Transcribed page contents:
__________________________________________________
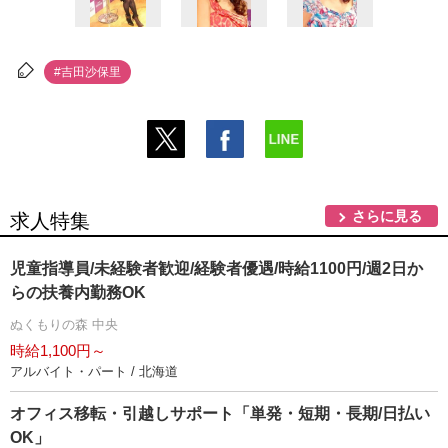
#吉田沙保里
さらに見る
求人特集
児童指導員/未経験者歓迎/経験者優遇/時給1100円/週2日か
らの扶養内勤務OK
ぬくもりの森 中央
時給1,100円～
アルバイト・パート / 北海道
オフィス移転・引越しサポート「単発・短期・長期/日払い
OK」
__________________________________________________
→ Work item:
Return all of the entries word for word, but omit the pictures.

→ Problem solution:
#吉田沙保里
さらに見る
求人特集
児童指導員/未経験者歓迎/経験者優遇/時給1100円/週2日か
らの扶養内勤務OK
ぬくもりの森 中央
時給1,100円～
アルバイト・パート / 北海道
オフィス移転・引越しサポート「単発・短期・長期/日払い
OK」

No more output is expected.